Israelis in Thailand

Total population
- 31,892 Israeli nationals in Thailand (March 10, 2026 Immigration Technology Centre report)

Regions with significant populations
- Ko Pha-ngan, Phuket, Ko Samui

Languages
- Hebrew

= Israelis in Thailand =

Israelis in Thailand or Israeli Thais are citizens or residents of Thailand who were originally from Israel or are of Israeli descent.

== Demographics ==
Thailand is a popular tourist destination for Israeli nationals, with 508,181 Israelis reported visiting Thailand from January to May 2026.
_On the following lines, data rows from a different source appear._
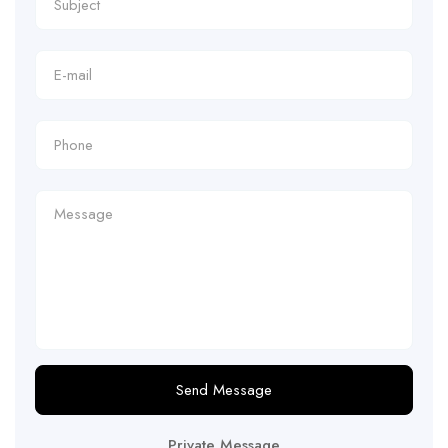
Send Message
Private Message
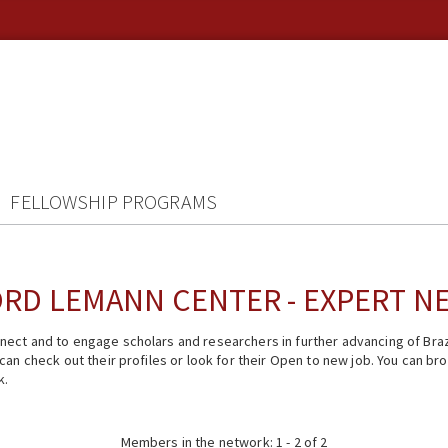
FELLOWSHIP PROGRAMS
RD LEMANN CENTER - EXPERT 
ect and to engage scholars and researchers in further advancing of Braz
n check out their profiles or look for their Open to new job. You can brow
k.
Members in the network: 1 - 2 of 2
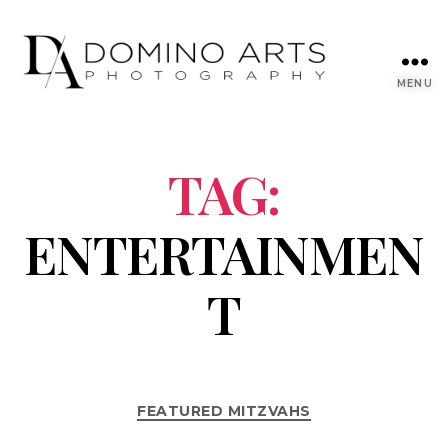
MENU
TAG:
ENTERTAINMEN
T
FEATURED MITZVAHS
In Islands such as Phuket, Ko Samui, and Ko Pha-ngan, there are numerous businesses operated by Israeli nationals.

== Contemporary issues ==
In February 2025, internet rumors circulated about over 30,000 Israelis living in Pai in Mae Hong Son province in Northern Thailand, leading to a police investigation into foreign nationals living in Pai for alleged illegal activities and public disturbances.

In March 2026, Thailand's immigration bureau denied reports that up to 425,000 foreign nationals, primarily Israelis, were living in Thailand. On March 10, 2026, the Immigration Technology Centre released a report showing approximately 31,892 Israeli nationals were in Thailand, including "both visa-exempt tourists and those holding visas for various reasons, such as business, study and accompanying family members."
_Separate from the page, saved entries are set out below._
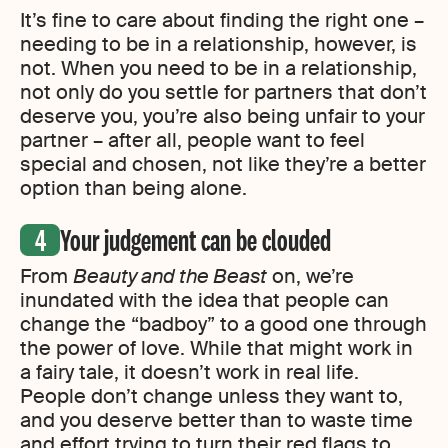
It’s fine to care about finding the right one –
needing to be in a relationship, however, is
not. When you need to be in a relationship,
not only do you settle for partners that don’t
deserve you, you’re also being unfair to your
partner – after all, people want to feel
special and chosen, not like they’re a better
option than being alone.
Your judgement can be clouded
From
Beauty and the Beast
on, we’re
inundated with the idea that people can
change the “badboy” to a good one through
the power of love. While that might work in
a fairy tale, it doesn’t work in real life.
People don’t change unless they want to,
and you deserve better than to waste time
and effort trying to turn their red flags to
On 2 June 2026, ten Israeli nationals were deported from Thailand after suspected of operating illegal businesses in Ko Pha-ngan. On 4 June, an Israeli businessman was detained by Thai authorities after allegedly an illegal studio in the Pai district through nominee arrangements and provided false information in official registration documents. On 6 July, an Israeli was arrested for operating a childcare center without a work permit on Ko Pha-ngan. On 20 August, an Israeli man was fined 5,000 baht by the Ko Samui Provincial Court for making death threats to a Thai woman who was operating a zoo on the island.

== Protests against Israeli tourists==
In 2026, Thai nationalist group Thai Mai Thon and others began a campaign to denounce the perceived misbehavior of Israelis in Thailand. In August 2026, "Save Phuket" a protest of 150 to 200 people in Patong, Phuket against misbehaving tourists, including Israelis, occurred. Demands including limited Israeli tourists to 15 days visa free in Thailand. On 10 September, hundreds of Thais gathered outside of the Israeli Embassy in Bangkok to protest against the behaviour of Israeli tourists, with demonstrators declared that the country was "not for sale" and held signs saying, "Save Thailand" and "This is Not the Promised Land."